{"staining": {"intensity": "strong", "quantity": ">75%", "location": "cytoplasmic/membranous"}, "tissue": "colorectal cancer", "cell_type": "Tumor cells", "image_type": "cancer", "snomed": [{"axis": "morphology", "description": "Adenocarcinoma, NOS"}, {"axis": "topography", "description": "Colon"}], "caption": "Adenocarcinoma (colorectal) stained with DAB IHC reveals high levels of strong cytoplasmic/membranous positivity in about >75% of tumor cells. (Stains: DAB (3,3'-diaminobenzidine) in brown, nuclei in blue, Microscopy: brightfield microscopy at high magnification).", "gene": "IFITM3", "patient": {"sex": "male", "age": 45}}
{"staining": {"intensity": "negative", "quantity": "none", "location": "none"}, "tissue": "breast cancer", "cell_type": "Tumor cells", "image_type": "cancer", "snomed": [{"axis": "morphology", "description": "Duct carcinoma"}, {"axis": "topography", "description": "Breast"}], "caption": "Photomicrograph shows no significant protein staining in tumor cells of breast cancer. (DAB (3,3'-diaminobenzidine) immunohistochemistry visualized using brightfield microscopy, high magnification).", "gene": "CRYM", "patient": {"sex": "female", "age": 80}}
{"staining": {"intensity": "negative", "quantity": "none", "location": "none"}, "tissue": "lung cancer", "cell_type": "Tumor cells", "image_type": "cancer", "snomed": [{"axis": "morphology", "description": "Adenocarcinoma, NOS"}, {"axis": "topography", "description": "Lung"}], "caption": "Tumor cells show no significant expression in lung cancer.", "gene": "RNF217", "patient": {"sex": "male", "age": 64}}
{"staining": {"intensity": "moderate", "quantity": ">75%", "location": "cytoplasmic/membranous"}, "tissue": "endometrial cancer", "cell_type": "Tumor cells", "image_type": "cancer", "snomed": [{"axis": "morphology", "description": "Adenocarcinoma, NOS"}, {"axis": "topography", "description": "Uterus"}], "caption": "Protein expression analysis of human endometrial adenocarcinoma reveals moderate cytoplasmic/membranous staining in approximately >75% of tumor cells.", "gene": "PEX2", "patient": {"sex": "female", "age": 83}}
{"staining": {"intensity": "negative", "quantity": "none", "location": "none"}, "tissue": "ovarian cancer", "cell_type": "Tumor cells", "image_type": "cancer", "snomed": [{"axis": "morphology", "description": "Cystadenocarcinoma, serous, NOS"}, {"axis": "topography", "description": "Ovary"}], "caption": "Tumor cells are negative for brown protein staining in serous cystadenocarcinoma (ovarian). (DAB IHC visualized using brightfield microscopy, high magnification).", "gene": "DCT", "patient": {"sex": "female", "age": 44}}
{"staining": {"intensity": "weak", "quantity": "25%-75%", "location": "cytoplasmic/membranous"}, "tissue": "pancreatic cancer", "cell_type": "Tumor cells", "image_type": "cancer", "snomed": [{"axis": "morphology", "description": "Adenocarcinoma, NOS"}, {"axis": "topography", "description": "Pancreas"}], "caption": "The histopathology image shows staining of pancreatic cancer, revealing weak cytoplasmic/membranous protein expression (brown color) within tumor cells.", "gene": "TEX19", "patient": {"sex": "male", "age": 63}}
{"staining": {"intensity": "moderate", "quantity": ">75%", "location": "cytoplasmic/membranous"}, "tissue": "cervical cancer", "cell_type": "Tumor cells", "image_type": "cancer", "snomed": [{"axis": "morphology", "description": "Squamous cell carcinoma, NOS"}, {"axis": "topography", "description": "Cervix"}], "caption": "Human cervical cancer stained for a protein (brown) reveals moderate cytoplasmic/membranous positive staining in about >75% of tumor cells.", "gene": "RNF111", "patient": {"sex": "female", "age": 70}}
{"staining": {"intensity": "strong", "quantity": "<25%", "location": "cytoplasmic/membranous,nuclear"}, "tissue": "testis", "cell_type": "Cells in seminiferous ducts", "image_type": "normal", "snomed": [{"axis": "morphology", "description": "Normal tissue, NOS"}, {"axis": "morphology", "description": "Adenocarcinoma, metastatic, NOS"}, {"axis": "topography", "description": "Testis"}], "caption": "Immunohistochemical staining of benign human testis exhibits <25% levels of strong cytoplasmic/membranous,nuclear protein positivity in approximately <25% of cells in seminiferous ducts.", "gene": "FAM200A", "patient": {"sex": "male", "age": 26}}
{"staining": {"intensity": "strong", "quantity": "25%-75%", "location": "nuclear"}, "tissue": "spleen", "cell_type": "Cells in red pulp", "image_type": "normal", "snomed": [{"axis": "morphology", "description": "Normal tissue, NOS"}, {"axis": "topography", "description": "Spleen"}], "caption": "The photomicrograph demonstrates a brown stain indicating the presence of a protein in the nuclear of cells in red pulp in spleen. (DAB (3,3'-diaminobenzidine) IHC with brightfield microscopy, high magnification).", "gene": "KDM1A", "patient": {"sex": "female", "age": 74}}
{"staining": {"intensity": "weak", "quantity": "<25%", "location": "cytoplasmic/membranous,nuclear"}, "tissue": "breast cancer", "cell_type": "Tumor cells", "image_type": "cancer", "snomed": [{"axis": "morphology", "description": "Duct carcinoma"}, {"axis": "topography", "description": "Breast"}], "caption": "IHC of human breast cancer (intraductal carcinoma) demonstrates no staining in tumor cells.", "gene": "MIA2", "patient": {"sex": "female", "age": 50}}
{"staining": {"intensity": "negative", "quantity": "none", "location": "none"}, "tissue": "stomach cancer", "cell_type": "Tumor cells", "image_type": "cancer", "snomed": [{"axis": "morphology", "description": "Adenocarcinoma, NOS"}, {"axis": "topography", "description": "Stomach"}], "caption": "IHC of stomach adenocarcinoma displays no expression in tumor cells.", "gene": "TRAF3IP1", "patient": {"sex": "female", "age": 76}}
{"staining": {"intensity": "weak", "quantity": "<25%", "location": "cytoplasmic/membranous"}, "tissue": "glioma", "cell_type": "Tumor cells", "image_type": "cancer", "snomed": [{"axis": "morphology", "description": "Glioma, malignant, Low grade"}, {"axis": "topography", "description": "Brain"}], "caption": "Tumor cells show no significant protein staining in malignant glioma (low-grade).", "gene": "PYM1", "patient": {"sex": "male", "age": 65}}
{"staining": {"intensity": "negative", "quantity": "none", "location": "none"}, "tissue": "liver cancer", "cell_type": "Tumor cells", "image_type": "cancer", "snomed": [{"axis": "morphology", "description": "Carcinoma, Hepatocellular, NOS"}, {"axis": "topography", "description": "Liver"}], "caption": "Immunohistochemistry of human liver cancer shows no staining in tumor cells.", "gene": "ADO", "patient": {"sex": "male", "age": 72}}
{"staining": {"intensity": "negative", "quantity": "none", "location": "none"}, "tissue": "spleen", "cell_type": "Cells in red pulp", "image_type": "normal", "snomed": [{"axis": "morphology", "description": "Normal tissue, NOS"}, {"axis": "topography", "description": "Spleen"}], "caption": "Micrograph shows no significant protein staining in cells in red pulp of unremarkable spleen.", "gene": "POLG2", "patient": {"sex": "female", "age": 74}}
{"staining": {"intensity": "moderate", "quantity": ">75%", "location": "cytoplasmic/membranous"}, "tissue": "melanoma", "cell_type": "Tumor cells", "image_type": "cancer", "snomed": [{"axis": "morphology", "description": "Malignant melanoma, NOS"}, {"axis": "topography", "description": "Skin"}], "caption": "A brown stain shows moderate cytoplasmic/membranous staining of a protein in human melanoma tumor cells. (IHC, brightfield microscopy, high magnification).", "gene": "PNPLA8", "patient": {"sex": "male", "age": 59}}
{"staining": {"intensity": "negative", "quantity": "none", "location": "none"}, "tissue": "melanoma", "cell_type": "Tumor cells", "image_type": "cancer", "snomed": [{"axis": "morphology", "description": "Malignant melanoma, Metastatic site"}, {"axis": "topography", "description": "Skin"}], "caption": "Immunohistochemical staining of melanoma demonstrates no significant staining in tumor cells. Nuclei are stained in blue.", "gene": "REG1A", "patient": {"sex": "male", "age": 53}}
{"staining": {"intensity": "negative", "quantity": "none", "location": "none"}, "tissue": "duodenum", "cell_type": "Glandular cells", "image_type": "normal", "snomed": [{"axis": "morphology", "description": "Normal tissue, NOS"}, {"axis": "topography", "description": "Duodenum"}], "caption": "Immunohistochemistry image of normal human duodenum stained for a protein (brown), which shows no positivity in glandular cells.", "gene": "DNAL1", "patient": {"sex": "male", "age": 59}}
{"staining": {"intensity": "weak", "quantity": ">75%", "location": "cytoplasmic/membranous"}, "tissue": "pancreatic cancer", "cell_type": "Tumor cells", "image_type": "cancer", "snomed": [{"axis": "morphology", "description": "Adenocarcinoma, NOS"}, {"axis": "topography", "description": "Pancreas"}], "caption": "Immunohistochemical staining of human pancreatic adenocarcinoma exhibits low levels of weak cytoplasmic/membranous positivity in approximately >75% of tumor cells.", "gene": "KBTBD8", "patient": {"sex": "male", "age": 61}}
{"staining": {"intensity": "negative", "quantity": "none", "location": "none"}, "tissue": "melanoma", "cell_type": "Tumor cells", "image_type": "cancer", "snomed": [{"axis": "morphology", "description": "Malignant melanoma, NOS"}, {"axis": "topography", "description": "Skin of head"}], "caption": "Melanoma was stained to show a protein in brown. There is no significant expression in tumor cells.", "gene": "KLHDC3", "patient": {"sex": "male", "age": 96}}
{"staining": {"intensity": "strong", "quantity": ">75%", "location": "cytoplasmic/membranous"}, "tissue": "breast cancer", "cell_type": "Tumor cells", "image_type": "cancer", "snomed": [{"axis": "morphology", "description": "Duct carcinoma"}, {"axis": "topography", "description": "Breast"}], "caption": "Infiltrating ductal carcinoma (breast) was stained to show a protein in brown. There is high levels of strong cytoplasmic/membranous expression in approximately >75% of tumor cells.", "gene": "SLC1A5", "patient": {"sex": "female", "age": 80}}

======

TASK: Tally the lines in the entries above that hold the string "about" and state the tally alone.

TASK RESPONSE: 2